SUPPLIED PASSAGE:
# Culminating light from LED array



## abishur (Feb 11, 2015)

I'm in the research phase of building my own LCD projector. I'm using a 10.1" LCD panel, and want to use a split Fresnel design. So the arrangement of the projector would be


LED array ---> Fresnel -> LCD Panel -> Fresnel ---> Triplet lens


The issue is that the more I read about LED arrays the more I realize that rather than being one point of light, such as the Fresnel lens is designed for, they're 100 points of lights each shining at 1w or power. What can I do to minimize light loss from the LED array to the fresnel lens? I've been looking at placing a convex lens over the array in the hope that would help narrow the viewing angle of the LEDs down to around 40 degrees, but would that actually help?


----------



## idleprocess (Feb 22, 2015)

Sounds like you're doing a Lumen Labs style projector. Last I looked at their design a few years back, it involved a MH lamp _(I forget if it was 100 or 400 W)_ with a parabolic trough reflector that oriented much of the light in a semi-collimated fashion, then used another optic to get it all lined up for the trip through the LCD panel. I would think that individual LED optics would get the job done, although those would be rather inconvenient. Perhaps you should look at fewer, more powerful LED's such as Bridgelux or Cree arrays, which have aftermarket reflectors that can get the light down to < 90 degrees.

TASK BRIEF:
Resume the forum thread on directing LED array light into a homemade LCD projector, picking up right after its last post.

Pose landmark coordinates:

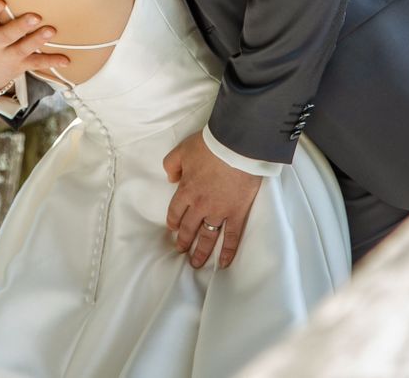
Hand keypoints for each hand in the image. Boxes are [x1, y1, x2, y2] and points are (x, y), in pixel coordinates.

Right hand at [0, 0, 70, 90]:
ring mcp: (7, 56)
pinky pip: (36, 65)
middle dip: (20, 27)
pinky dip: (51, 63)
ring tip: (52, 30)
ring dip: (38, 40)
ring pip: (24, 48)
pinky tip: (67, 60)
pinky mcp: (20, 65)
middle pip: (7, 35)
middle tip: (35, 16)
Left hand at [163, 130, 261, 268]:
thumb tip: (171, 178)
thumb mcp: (182, 150)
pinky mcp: (237, 212)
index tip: (173, 228)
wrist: (237, 146)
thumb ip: (172, 164)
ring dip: (201, 251)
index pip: (175, 211)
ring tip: (196, 263)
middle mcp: (200, 206)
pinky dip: (228, 251)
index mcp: (186, 190)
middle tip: (181, 250)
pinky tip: (223, 263)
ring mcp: (219, 212)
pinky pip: (232, 236)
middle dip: (184, 240)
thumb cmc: (210, 146)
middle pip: (189, 227)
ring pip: (207, 236)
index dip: (173, 221)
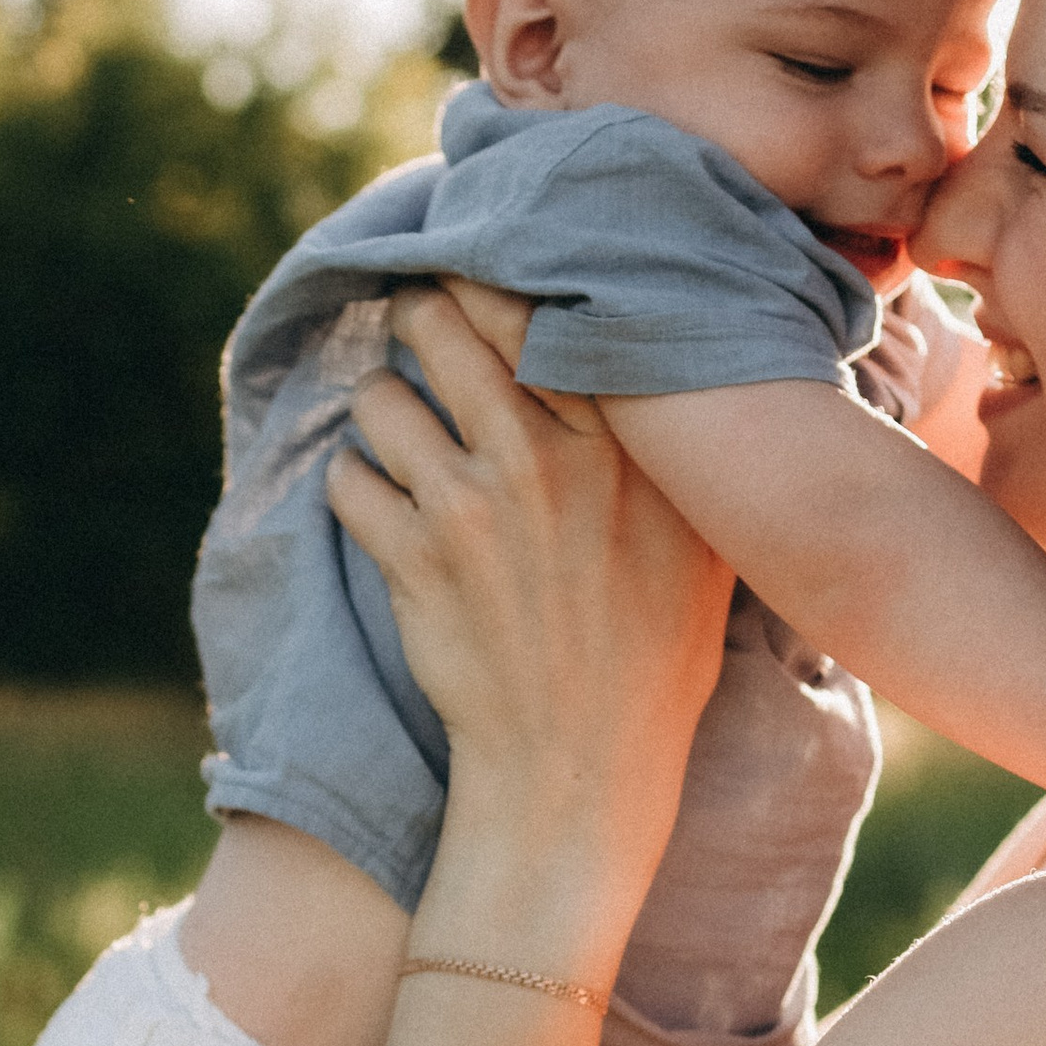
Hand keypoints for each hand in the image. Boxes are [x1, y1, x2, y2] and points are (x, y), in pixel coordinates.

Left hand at [326, 287, 729, 942]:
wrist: (583, 768)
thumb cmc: (652, 658)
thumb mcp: (699, 543)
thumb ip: (674, 450)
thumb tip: (661, 364)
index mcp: (624, 445)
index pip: (538, 309)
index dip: (490, 279)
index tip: (476, 276)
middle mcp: (545, 460)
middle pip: (443, 326)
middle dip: (418, 319)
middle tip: (417, 329)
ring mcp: (471, 509)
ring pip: (382, 397)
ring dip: (381, 411)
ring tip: (403, 436)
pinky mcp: (411, 560)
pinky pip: (347, 479)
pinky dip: (354, 486)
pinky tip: (384, 508)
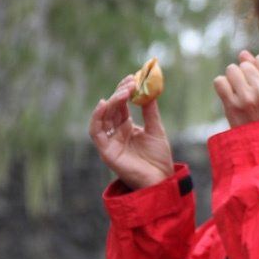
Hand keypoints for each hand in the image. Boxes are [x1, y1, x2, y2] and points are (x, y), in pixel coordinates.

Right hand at [89, 75, 174, 189]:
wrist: (161, 180)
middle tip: (131, 82)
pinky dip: (97, 117)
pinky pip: (96, 132)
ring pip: (103, 117)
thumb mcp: (156, 130)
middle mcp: (115, 133)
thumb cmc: (158, 158)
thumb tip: (148, 90)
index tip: (133, 77)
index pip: (121, 105)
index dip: (125, 91)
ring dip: (112, 102)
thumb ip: (150, 111)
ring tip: (124, 91)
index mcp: (126, 127)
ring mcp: (110, 142)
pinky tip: (104, 104)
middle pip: (112, 108)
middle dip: (120, 93)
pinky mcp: (106, 152)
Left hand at [214, 50, 258, 126]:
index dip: (258, 69)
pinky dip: (222, 86)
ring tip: (239, 92)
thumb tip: (243, 53)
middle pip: (244, 65)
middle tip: (249, 92)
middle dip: (244, 75)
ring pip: (231, 70)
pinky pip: (220, 81)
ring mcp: (247, 97)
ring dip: (232, 79)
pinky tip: (229, 95)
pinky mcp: (232, 105)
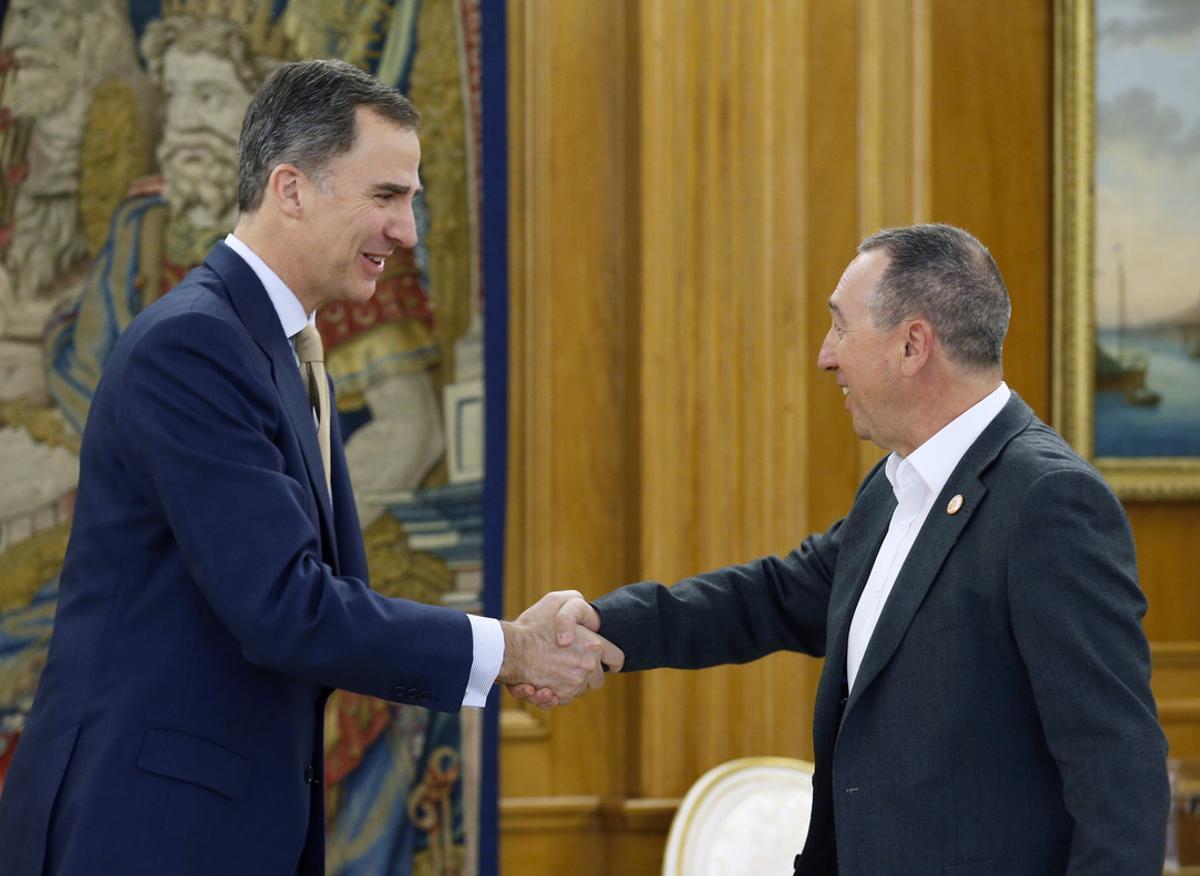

RESULT:
----------



## SemiMan (Feb 22, 2015)

Small high intensity array maybe even built from Luxeon Rebel ZES is best bet.

Its a fun project but keep in mind your results won't match even the cheapest off the shelf projectors so you may want to temper how much you spend.


----------



## abishur (Feb 26, 2015)

SemiMan said:


> Small high intensity array maybe even built from Luxeon Rebel ZES is best bet.
> 
> Its a fun project but keep in mind your results won't match even the cheapest off the shelf projectors so you may want to temper how much you spend.



Hi SemiMan, could you expound on this statement? There are a lot of cheap projectors out there that are low resolution and hard to see in any amount of light. For example I've seen a $30 projector that puts out 400 lumens at a 320x240 native resolution. 

But the panel I'm looking at is a full 1920x1080 native resolution, those kinds of projectors tend to start off near $700. So I think I can definitely top that $30 paperweight, and I'd like to think that I can match the lower end projectors that do a native 1080p resolution.

The limiting factor, from what I can tell, will be my light source. A bad light source will make this look bad, but if I get the light source worked out then I'll have a very decent projector. Ideally it would work as a low-mid grade media projector, but really I just need to to do presentations on at a true 1080p resolution to match the graphics being designed for clients. It gets really old to go show a client how their system will look at the resolution they've asked for only to find that they're projector is a 1024x768 projector! 

That's why I've come asking about these LEDs. If I get them done correctly then I could potentially make a nice projector for around $200


----------



## SemiMan (Feb 28, 2015)

You won't make anything decent for $200 and making anything decent period is tough. I don't consider anything for $200 a projector ... More a toy, but there are very good 1280*720 in the $500 range and even 1080p for $600 that are really quite good.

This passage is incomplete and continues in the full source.